From Mango to Apollo: The HTC Windows Phone 8X on the Dailyby Dustin Sklavos on January 28, 2013 12:01 AM EST
Essentials: The Phone
While the actual telephone part of a modern cell phone isn't necessarily the most important part anymore, it's worth noting that Microsoft has actually changed the interface here a little bit. In Windows Phone 7.5, the number keys were sizable and easy to use, but if you're in a call, the number keys switch to being half-height instead. This is one of those places where I feel like having big number keys that you can mash your idiot fists on is actually more useful, and I was sad to see it change.
That said, failing anything else, the clean Modern UI produces a very functional and easy to use phone.

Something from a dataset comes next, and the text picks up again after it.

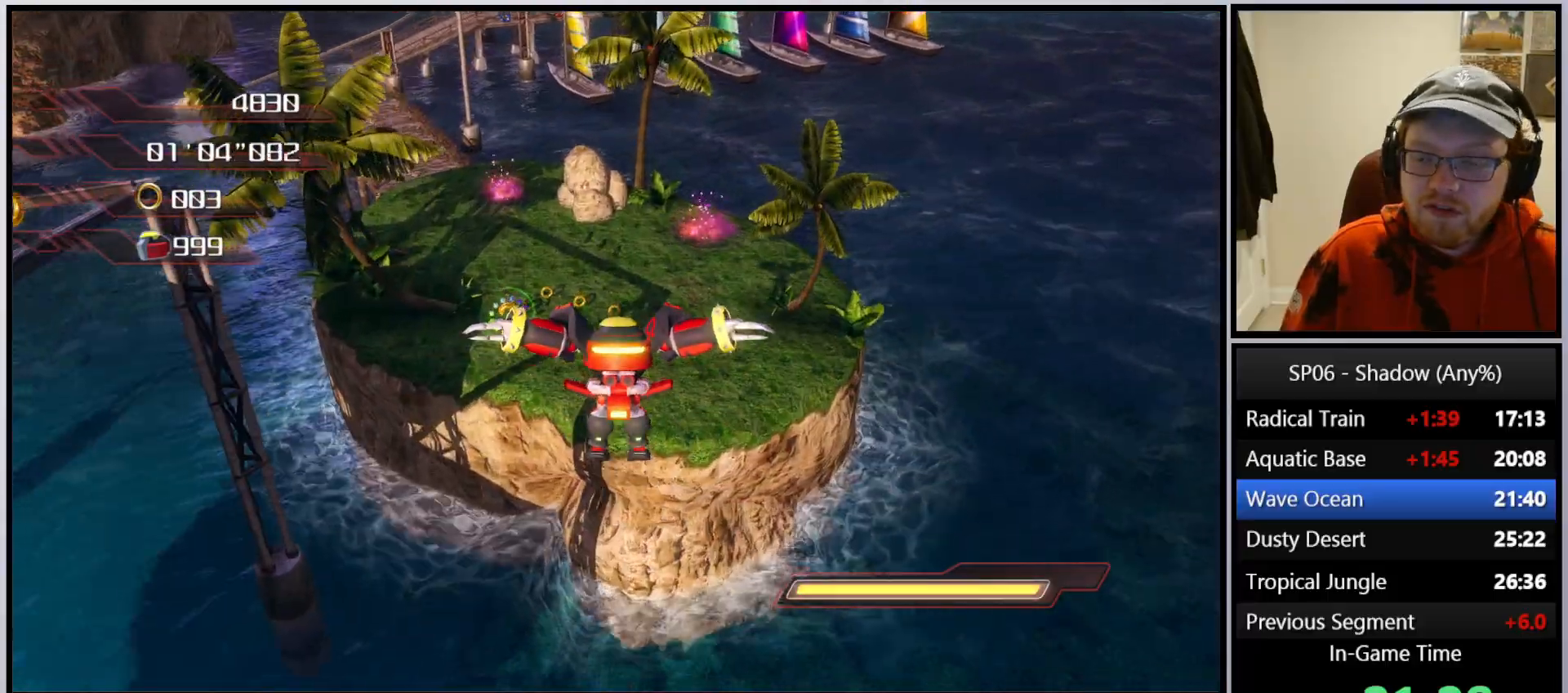
{"buttons": [], "left_stick": "up-left", "right_stick": "center", "events": [[367, "left_stick", "up-left"], [400, "right_stick", "center"]]}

I've been spectacularly bullish on the contact management of Windows Phone 7.5 and now 8. Windows Phone does a wicked job of integrating contacts across multiple different platforms, and it does it in a way that feels intuitive and makes migrating between phones much easier than it has been in the past.
If you've been an Android user, you'll be pleased to note that Windows Phone easily imports all of your Google contacts without a fuss. But Windows Phone can also pull contacts from Facebook, LinkedIn, Twitter, Hotmail, Yahoo, and Outlook.com, and it integrates them all into your contact list. If you have one person in multiple places, you can easily link their different networking profiles under a single heading; typically their photo winds up being whatever they're using in Facebook, which trumps whatever you've assigned before under your Microsoft account or under Google.
With 8, though, you can also group people under...well...Groups, oddly enough. On that tab there's also the Rooms functionality, which allows individuals within a Rooms group to share photos and calendars. It can work with other platforms, but it strikes me as the kind of feature that's too parasitic to really justify itself. Groups, on the other hand, allows you to assign individuals to specific groups and thus allow you to only see the social networking feeds of the people you've assigned to those groups.
Where I think Microsoft could stand to simplify the interface a bit more, though, is by integrating the "Me" section with the "People" (contacts) section. People handles your contact list, your Groups, and your social networking feeds, while "Me" shows you your own social networking feed, gives you the option of posting something to the social networks you've entered into the phone, and lists notifications of who's tweeted you or replied to one of your posts on Facebook.
The Messaging section has gone completely unchanged from Windows Phone 7. There are two pages here: one for text messaging, and one for online chat services. Unfortunately, the "Online" pane really only supports Facebook chat or MSN Messenger; support for additional protocols would be appreciated tremendously. Really this should be closer to a multi-protocol desktop application like Trillian.
The text messaging threads are easy enough to navigate, though. If you receive a text from a number you haven't assigned to a contact, it's also easy to tap the number and add it either to an existing contact or to a new contact entry.